Les disquaires indépendants se font de plus en plus rares dans les grands centres urbains. En région, leur présence relève carrément de l’exploit. Fredericton au Nouveau-Brunswick bénéficie de la présence de Backstreet Records, la dernière véritable boutique de disques de l’endroit, porté par son gérant, Eric Hill, depuis 20 ans. C’est dans un français impeccable qu’il donne un bref historique de l’entreprise. « Au départ, la boutique de Saint-Jean, dans le sud de la province, a ouvert dans les années 1980 et celle de Fredericton en 1988. À l’époque, les deux étaient la même boutique, mais les opérations étaient effectuées à Saint-Jean. Toutefois, les deux villes sont différentes et ce fonctionnement nous ralentissait. Étant donné que je connaissais bien Fredericton, on s’est mis à séparer les commandes et les paiements.
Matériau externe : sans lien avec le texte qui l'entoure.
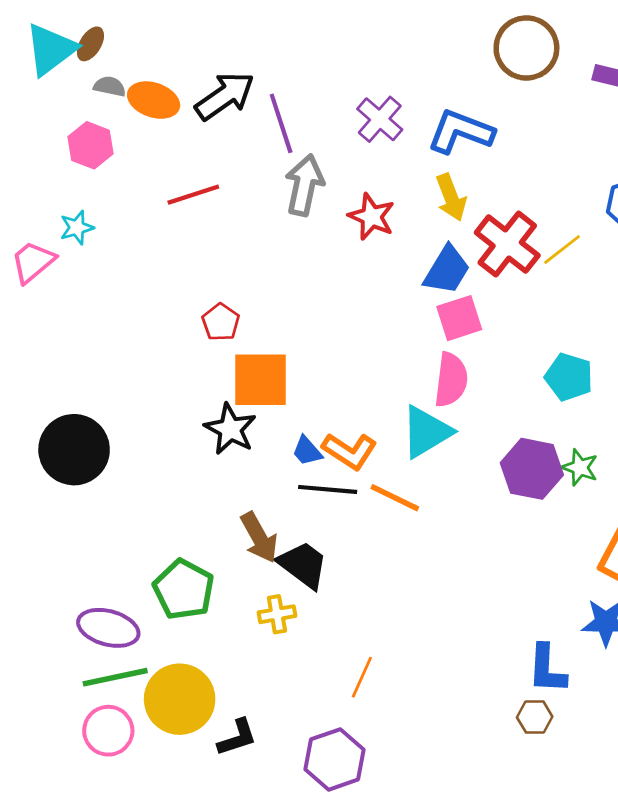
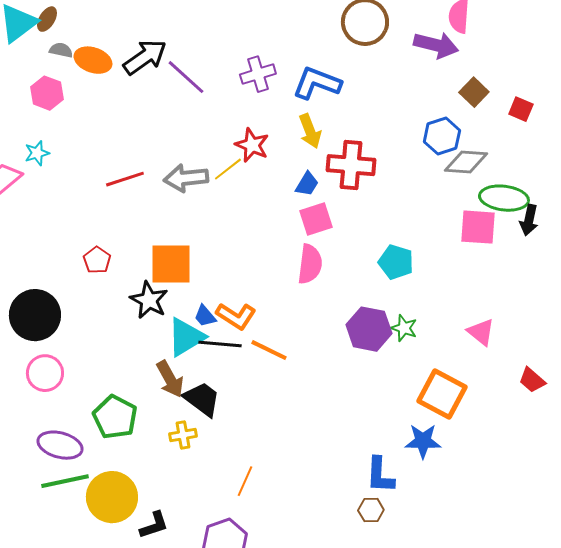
purple cross: (380, 119) -> (258, 74), turned 32
purple line: (281, 123) -> (186, 77), turned -30
gray arrow: (304, 185) -> (186, 178), moved, turned -108
red line: (193, 195) -> (125, 179), moved
red cross: (507, 244) -> (351, 165), turned -33
yellow line: (562, 250) -> (228, 169), moved
blue trapezoid: (447, 270) -> (307, 184), size x0.7
red pentagon: (221, 322) -> (97, 260), moved
cyan triangle: (426, 432) -> (186, 337), moved
pink circle: (108, 731) -> (45, 373), moved

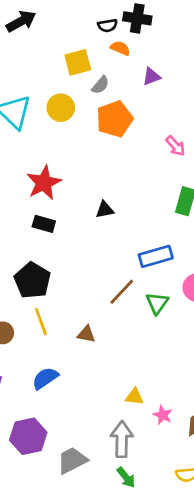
Aujourd’hui, ce sont deux magasins distincts, mis à part quelques échanges effectués entre les boutiques ».
En tant que dernier bastion de la musique indépendante, on est porté à croire immédiatement que Backstreet Records a bénéficié de la disparition des autres boutiques. « Oui et non. C’est bon parce qu’il y a beaucoup plus de gens qui nous recherchent. Par contre, l’absence de concurrents envoie le signal que les gens souhaitent de moins en moins acheter des disques compacts ou des vinyles. Ici, notre clientèle est surtout composée de jeunes, les 30 ans et moins. Il y a quand même des collectionneurs de vinyles, mais les gens achètent leur musique sur Amazon »
Selon Hill, la nature de la ville expliquerait les choix des consommateurs. « C’est une ville de fonctionnaires et beaucoup de gens passent leur temps devant un ordinateur, c’est naturel. Sauf qu’ils n’ont pas l’expérience de venir dans un magasin, parler de musique, ça leur manque et ça se voit dans leurs choix. Ils écoutent les mêmes choses depuis qu’ils ont 16 ans. C’est souvent des gens de 40 ou 50 ans qui achètent du Def Leppard et qui n’ont pas entendu ce qui s’est fait depuis 20 ou 25 ans ». Eric Hill croit que cet aspect distingue encore sa boutique des grandes surfaces. Il espère bénéficier des curieux, surtout avec la disparition des chaînes.
Au lieu de s’essouffler, le marché cible de Backstreet Records se précise. « Le vinyle occupe de plus en plus d’espace sur le marché. Il y a des jeunes de 15 à 25 ans qui n’ont jamais acheté des disques compacts qui achètent de la musique en format physique au lieu de se contenter des alternatives numériques. Ils viennent ici et ils recherchent des vinyles, que ce soit de la musique moderne ou du rock classique des années 60 et 70 ».
Cette évolution serait due à la démocratisation du vinyle. « L’industrie en profite. Sub Pop imprime des disques vinyles depuis leurs débuts et ils ont toujours été à prix abordable. The Black Keys, représenté par Nonesuch Records, une division de Warner Music, lance un vinyle au prix bien plus élevé. Il y a encore ces deux extrêmes ; les petits joueurs sont conscients de ce que les gens peuvent se permettre avec leur budget tandis que les grosses compagnies veulent faire de l’argent dans un court laps de temps, un peu comme lorsque le CD est arrivé. Ils ont tenté de les vendre de 25 à 30 $ pour ensuite les baisser, mais les gens se sont aperçu que si ça coûte 1.50 $ à fabriquer, pourquoi payer 2000 fois le prix ».
Backstreet Records est situé au 384, Queen Street, au centre-ville de Fredericton.